Some notes on General Relativity

I imagine space-time partitioned into simplexes. In three dimensions a simplex is a tetrahedron with four (=3+1) vertices. In four dimensional space-time it has five vertices. I presume the space within a simplex is flat—its Riemann curvature is 0. In n dimensions the curvature of a polyhedral complex is concentrated in its n-2 dimensional sub-complexes. The curvature of a polyhedron in 3D is at its point vertices. Regge has proposed the above ideas somewhere as a tool for studying Riemannian geometry and GR in particular.

The geometry of an n dimensional complex composed of simplices is completely determined by the length of the 1D edges. If we compute the 4D mesh for GR by holding in the machine a 3D time slice which is itself a 3D complex and compute forward in time then we match the ordinary causality concepts of physics and computation. The first question is what information must accompany such a slice besides the 3D geometry. This leads directly to issues of strength of equations, a subject that I have found obscure.

Digression on Strength of Equations

From Riemannian geometry we know that any symmetric positive definite tensor field (signature (1,1,1,1)) defines a metric for some Riemannian manifold. The above sloppy statement suggests the rigor that I plan here. A signature of (1,1,1,−1) applies to our space-time. That difference seems not to impact us for quite a while. We can thus think of a general manifold as having n(n+1)/2 degrees of freedom at each point.

Physics seems to specialize in second order differential equations. Including the first and second derivatives of the metric tensor

Einstein’s empty space equations
Rij + (1/2)gijR = 0 selects a subset of these possible spaces. That would seem to place n(n+1)/2 constraints at each point.

The Initial Value Problem

Wald’s “General Relativity” says that a space-like 3-dimensional surface S cutting thru space-time has an intrinsic 3-dimensional curvature as well as an extrinsic curvature as it is embedded in 4-space. The extrinsic curvature is a symmetric tensor Kab. Note that latin subscripts range over just three values. Consider a point at xj in S and a plane there tangent to S. The distance (time interval) between another nearby point at xj + dxj in S and the plane is Kjkdxjdxk where j and k range over spatial dimensions.

My intuition tells me that we need the full 4D stress-energy tensor Tab as well. Some conditions are imposed on Tab such as that the divergebce of the magnetic field be 0.

This rewarding presentation decomposes the 4D metric tensor into 1+3 dimensions thus:
ds2 = −(α − βaβa)dt2 + 2βadxadt + gabdxadxb
Scripts ‘a’ and ‘b’ range over three spatial dimensions.

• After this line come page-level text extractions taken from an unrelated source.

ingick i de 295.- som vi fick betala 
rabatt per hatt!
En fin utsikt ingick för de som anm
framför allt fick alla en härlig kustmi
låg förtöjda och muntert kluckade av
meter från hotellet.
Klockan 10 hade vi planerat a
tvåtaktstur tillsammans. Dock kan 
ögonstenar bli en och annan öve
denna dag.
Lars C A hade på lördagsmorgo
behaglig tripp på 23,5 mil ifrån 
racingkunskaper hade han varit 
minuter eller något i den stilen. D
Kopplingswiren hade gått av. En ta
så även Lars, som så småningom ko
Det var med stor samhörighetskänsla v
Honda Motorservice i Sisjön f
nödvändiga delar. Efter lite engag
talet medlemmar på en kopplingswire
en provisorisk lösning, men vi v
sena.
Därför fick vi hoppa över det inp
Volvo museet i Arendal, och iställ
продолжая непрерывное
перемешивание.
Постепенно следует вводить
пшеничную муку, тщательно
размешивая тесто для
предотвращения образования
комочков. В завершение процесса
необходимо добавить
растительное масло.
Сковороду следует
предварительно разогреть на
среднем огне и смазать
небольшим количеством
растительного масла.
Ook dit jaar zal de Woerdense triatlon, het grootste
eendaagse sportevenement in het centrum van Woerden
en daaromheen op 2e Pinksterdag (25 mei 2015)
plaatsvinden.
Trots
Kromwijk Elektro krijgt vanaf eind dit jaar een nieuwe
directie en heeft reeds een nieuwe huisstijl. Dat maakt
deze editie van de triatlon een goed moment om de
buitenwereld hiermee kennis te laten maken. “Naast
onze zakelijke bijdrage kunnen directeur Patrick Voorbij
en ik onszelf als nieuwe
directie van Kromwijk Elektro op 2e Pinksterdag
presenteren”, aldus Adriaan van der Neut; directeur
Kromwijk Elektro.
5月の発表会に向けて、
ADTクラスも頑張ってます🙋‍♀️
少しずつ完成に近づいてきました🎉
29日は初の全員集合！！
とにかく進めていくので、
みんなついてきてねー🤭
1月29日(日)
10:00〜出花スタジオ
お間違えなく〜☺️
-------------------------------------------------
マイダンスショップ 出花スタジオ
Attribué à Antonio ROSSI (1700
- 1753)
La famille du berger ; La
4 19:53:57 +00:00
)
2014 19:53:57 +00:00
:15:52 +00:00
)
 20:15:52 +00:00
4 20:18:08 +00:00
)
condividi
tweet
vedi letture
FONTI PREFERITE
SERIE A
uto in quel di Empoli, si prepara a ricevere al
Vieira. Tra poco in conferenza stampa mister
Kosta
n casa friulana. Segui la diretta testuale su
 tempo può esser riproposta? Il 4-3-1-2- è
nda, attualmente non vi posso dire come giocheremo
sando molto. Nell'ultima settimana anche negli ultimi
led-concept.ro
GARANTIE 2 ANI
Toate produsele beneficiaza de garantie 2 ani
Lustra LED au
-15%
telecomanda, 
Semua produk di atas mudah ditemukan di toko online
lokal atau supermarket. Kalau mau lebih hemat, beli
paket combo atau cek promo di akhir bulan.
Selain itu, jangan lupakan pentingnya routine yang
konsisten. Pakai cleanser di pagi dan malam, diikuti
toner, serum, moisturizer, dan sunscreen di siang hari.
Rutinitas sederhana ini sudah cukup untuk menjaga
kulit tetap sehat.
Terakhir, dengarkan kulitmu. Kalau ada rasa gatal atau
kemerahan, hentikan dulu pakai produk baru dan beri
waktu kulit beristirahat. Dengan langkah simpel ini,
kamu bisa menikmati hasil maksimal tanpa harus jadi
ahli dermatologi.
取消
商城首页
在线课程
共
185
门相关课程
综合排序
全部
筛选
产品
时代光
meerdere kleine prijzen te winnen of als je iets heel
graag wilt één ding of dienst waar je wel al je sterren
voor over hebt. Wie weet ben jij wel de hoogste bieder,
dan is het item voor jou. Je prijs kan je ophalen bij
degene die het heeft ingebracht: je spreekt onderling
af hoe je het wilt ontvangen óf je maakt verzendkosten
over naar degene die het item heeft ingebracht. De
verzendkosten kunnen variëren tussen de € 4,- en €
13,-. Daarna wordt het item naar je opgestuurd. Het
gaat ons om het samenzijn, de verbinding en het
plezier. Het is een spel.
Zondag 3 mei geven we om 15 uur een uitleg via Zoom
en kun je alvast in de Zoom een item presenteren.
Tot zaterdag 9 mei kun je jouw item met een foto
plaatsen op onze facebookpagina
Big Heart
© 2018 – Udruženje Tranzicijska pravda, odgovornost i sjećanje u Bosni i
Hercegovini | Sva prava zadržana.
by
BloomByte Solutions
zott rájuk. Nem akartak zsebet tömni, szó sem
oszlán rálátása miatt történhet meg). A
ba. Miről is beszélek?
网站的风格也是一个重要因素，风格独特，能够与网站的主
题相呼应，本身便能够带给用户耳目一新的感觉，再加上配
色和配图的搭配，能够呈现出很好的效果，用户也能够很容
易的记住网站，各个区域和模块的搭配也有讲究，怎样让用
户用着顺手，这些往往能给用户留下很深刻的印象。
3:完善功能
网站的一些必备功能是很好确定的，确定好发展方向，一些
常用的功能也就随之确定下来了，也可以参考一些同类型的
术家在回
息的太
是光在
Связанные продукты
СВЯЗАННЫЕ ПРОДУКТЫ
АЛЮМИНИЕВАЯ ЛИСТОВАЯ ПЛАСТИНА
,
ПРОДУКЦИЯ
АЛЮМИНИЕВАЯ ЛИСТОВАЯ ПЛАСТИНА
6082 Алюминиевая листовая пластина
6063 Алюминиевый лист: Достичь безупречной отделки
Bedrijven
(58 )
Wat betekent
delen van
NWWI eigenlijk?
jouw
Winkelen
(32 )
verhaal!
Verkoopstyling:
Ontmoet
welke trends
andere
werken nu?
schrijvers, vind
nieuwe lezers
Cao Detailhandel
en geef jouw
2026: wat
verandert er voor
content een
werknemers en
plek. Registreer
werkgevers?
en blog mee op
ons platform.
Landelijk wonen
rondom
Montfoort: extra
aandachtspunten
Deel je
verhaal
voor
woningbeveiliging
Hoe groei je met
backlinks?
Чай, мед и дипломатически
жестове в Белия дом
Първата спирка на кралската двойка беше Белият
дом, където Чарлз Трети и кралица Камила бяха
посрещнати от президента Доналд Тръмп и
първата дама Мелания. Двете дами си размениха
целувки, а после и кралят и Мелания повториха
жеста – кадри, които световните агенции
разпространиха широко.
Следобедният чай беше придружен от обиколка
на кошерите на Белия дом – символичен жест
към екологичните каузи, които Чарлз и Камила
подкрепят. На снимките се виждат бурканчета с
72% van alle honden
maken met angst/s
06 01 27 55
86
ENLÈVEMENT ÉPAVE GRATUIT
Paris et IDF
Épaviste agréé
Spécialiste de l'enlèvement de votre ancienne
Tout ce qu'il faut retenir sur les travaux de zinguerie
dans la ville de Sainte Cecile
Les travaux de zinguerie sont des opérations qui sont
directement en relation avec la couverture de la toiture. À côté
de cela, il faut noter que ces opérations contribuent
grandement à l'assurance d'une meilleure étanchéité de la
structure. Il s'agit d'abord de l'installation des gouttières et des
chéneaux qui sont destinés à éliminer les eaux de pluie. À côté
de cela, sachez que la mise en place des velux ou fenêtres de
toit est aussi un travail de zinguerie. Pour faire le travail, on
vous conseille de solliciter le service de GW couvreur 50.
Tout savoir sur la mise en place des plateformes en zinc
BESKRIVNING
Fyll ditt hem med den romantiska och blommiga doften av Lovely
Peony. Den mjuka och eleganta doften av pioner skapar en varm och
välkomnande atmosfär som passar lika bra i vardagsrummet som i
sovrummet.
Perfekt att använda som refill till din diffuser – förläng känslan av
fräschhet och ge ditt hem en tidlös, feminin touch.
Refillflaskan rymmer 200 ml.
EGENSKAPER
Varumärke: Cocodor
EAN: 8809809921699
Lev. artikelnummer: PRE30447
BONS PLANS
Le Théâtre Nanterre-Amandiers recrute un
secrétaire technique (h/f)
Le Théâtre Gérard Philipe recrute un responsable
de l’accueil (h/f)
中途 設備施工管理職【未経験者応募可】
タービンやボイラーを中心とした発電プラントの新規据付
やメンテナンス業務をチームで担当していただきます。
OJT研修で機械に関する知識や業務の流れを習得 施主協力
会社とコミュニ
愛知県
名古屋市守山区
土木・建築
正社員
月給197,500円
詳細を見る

and then the full Einstein equations for empty space:
tgab = −2αKab + ∇aβb + ∇bβa
tKab = −∇abα + α(Rab + KabK − 2KacKcb) + βccKab + Kcabβc + Kcbaβc

There are some things to say about these equations!: At each point in 3+1 space there are 6 values gab, three values βa and one value α which account for the ten values of the 4D metric tensor. I presume that βb = βagab, K = Kabgab and gabgbd = δac. ∇a is the covariant derivative in the 3D space of S where gab rules. It does seem that the given time evolution equations indeed predict the future (and past) for the 3D geometry but are silent on α and β. It seems clear to me that we are free to evolve α and β to minimize mesh distortion. Such additional equations amount to coordinate conditions. α paces and β steers. I think that in fact that α and β might be calculated afresh each time step.